- **What to produce**
With the pictures removed, the data below must be transcribed in full and exactly.

━━ Working data

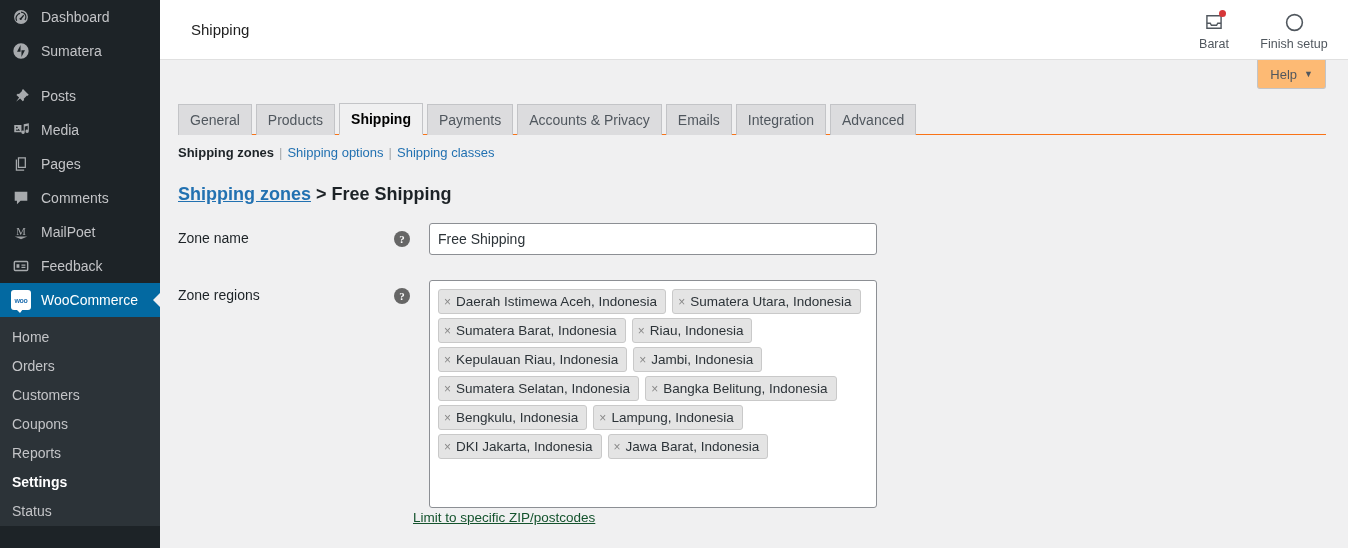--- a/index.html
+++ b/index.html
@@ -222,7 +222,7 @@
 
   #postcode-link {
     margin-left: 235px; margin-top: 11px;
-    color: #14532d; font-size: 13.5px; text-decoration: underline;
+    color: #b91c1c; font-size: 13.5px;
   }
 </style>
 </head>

━━━━

- **Expected output**
--- a/index.html
+++ b/index.html
@@ -222,7 +222,7 @@
 
   #postcode-link {
     margin-left: 235px; margin-top: 11px;
-    color: #14532d; font-size: 13.5px; text-decoration: underline;
+    color: #b91c1c; font-size: 13.5px;
   }
 </style>
 </head>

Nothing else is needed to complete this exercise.